2023-10-12 09:18:25 INFO  cmdline.prepare_import:197  ------ UCS@school import tool starting ------
2023-10-12 09:18:25 INFO  cmdline.prepare_import:199  Import started by HTTP API (class 'HttpApiImportFrontend').
2023-10-12 09:18:25 ERROR tasks.run_import_job:111  An error occurred while preparing the import job: 'utf-8' codec can't decode byte 0x85 in position 0: invalid start byte
Traceback (most recent call last):
  File "/usr/lib/python3/dist-packages/ucsschool/http_api/import_api/tasks.py", line 104, in run_import_job
    runner.prepare_import()
  File "/usr/lib/python3/dist-packages/ucsschool/importer/frontend/cmdline.py", line 203, in prepare_import
    line = fin.readline()
  File "/usr/lib/python3.7/codecs.py", line 322, in decode
    (result, consumed) = self._buffer_decode(data, self.errors, final)
UnicodeDecodeError: 'utf-8' codec can't decode byte 0x85 in position 0: invalid start byte


The importer tries to print the first line from the file it wants to import, and fails if it is not a valid utf-8 file.
In UCS 4 this used to work, and likely broke because of the upgrade to Python 3.
Comment 1 Jannik Ahlers univentionstaff 2023-10-20 15:57:35 CEST
This does not only happen when trying to import binary files, but for any non-unicode file types.
Customer wants to import a file that is encoded in iso-8859-1/latin-1; which results in the same error.
I changed the title to reflect that.
Comment 2 Ole Schwiegert univentionstaff 2023-10-24 12:03:01 CEST
This is indeed a bug. The importer generally supports different encodings and has methods to recognize it from the file. BUT:

At the spot we get the exception we print the first line of the import file for debugging purposes (verified by Daniel Tröder), as it is useful for customers and support due to the many occasions where imports failed because the header was faulty.

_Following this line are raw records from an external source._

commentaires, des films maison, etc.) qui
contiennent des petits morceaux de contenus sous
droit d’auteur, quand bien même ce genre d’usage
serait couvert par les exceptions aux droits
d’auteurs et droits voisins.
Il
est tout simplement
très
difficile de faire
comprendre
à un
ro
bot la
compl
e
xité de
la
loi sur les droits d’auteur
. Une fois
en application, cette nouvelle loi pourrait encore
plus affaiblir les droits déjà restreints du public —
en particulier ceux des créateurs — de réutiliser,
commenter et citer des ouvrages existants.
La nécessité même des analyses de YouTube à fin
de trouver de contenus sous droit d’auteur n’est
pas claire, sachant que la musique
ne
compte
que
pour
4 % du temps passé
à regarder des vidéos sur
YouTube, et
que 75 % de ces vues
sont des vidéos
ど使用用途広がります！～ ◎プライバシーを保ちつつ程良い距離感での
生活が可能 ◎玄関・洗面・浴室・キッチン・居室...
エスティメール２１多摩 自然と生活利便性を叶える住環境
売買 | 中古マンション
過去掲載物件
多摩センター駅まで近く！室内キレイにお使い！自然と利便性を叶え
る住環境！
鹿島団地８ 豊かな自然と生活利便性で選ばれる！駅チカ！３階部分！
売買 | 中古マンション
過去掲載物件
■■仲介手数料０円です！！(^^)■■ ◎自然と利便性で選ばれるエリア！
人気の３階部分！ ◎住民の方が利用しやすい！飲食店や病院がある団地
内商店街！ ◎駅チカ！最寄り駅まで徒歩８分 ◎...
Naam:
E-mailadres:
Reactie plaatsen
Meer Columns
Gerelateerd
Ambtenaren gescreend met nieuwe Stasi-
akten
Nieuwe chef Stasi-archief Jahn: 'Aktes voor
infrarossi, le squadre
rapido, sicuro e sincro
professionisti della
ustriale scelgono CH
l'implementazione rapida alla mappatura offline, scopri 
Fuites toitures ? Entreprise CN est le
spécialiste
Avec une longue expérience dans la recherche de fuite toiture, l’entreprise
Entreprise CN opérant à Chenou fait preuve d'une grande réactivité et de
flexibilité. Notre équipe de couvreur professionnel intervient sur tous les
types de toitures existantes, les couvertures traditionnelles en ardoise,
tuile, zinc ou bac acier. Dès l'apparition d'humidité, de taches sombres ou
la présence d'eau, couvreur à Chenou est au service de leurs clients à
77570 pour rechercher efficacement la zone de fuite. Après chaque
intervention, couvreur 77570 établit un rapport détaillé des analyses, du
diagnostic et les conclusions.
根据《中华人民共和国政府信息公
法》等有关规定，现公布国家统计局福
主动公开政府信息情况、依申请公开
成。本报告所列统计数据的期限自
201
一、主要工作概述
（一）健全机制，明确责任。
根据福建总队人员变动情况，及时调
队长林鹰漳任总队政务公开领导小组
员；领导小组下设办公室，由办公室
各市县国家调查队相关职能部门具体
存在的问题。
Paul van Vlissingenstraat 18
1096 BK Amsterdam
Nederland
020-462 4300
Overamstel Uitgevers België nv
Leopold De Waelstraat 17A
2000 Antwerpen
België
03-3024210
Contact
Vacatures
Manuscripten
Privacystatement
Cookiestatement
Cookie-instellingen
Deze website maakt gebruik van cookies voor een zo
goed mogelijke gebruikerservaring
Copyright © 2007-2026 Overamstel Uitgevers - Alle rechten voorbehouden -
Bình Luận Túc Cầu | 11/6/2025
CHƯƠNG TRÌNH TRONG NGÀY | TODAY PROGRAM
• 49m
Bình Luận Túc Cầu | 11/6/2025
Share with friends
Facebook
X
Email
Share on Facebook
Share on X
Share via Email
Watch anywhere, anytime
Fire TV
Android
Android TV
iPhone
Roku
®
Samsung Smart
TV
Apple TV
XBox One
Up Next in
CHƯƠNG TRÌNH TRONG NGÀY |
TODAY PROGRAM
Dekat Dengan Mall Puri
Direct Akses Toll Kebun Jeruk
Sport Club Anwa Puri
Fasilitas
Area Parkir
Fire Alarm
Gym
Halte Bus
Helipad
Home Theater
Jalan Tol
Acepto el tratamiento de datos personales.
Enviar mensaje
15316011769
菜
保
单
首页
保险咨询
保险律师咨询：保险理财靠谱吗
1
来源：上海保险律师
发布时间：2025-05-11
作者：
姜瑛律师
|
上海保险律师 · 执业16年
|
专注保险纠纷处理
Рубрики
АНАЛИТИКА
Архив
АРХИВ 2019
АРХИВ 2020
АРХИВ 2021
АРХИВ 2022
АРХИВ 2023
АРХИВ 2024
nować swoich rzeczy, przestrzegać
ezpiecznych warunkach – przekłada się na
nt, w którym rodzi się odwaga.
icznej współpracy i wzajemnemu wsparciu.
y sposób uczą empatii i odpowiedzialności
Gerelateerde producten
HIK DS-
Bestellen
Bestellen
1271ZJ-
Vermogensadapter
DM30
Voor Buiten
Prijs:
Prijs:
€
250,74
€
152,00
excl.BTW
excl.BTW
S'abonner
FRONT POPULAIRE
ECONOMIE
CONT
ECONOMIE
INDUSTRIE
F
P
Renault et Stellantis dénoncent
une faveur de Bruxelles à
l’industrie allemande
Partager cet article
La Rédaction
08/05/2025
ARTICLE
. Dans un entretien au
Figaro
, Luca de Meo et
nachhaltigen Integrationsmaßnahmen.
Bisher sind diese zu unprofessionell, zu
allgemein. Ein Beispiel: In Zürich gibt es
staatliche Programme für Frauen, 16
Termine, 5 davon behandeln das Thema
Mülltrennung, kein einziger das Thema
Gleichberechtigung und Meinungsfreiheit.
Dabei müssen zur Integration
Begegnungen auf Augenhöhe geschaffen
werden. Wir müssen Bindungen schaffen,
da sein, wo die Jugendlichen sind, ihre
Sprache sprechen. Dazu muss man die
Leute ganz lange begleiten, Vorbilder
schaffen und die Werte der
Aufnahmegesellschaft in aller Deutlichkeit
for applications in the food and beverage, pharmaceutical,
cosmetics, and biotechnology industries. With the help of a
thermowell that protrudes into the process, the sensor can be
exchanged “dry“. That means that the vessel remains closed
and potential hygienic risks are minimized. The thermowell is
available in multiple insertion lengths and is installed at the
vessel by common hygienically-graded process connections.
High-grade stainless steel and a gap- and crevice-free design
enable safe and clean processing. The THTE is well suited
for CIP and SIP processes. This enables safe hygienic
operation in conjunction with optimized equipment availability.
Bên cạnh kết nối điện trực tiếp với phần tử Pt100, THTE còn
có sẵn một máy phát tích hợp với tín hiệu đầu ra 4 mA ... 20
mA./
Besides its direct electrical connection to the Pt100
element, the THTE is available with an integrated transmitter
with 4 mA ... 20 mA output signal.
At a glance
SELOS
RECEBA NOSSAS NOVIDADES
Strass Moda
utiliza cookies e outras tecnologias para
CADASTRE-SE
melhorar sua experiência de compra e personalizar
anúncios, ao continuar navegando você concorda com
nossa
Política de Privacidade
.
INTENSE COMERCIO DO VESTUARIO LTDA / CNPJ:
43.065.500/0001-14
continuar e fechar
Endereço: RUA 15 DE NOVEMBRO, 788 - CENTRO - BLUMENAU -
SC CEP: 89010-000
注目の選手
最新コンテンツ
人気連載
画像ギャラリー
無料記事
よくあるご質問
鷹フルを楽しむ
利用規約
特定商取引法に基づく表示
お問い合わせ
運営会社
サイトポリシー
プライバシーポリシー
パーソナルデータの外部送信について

We do a simple open() statement, which tries to read the file in text mode, which in turn defaults to utf-8. Since this is for debugging purposes only, the solution is quite simple:


diff --git a/ucs-school-import/modules/ucsschool/importer/frontend/cmdline.py b/ucs-school-import/modules/ucsschool/importer/frontend/cmdline.py
index 5136af597..3dff8743a 100755
--- a/ucs-school-import/modules/ucsschool/importer/frontend/cmdline.py
+++ b/ucs-school-import/modules/ucsschool/importer/frontend/cmdline.py
@@ -199,7 +199,7 @@ class CommandLine(object):
             "Import started by %s (class %r).", self.import_initiator, self.__class__.__name__
         )
 
-        with open(self.config["input"]["filename"]) as fin:
+        with open(self.config["input"]["filename"], "rb") as fin:
             line = fin.readline()
             self.logger.info("First line of %r:\n%r", self.config["input"]["filename"], line)




We just have to open the file in read-byte mode instead to avoid encoding problems here.
Until this bug is fixed, you could apply this patch in the customer environment to fix the problem temporarily.
Comment 5 Johannes Königer univentionstaff 2023-12-15 09:39:54 CET
Fixed with ucs-school-import (18.0.40)
34c30aa9727dca72ee1c5853b16d2c85dcb3c992
Comment 6 Johannes Königer univentionstaff 2023-12-19 16:01:56 CET
Errata updates for UCS@school 5.0 v4 have been released.

https://docs.software-univention.de/ucsschool-changelog/5.0v4/en/changelog.html
https://docs.software-univention.de/ucsschool-changelog/5.0v4/de/changelog.html

If this error occurs again, please clone this bug.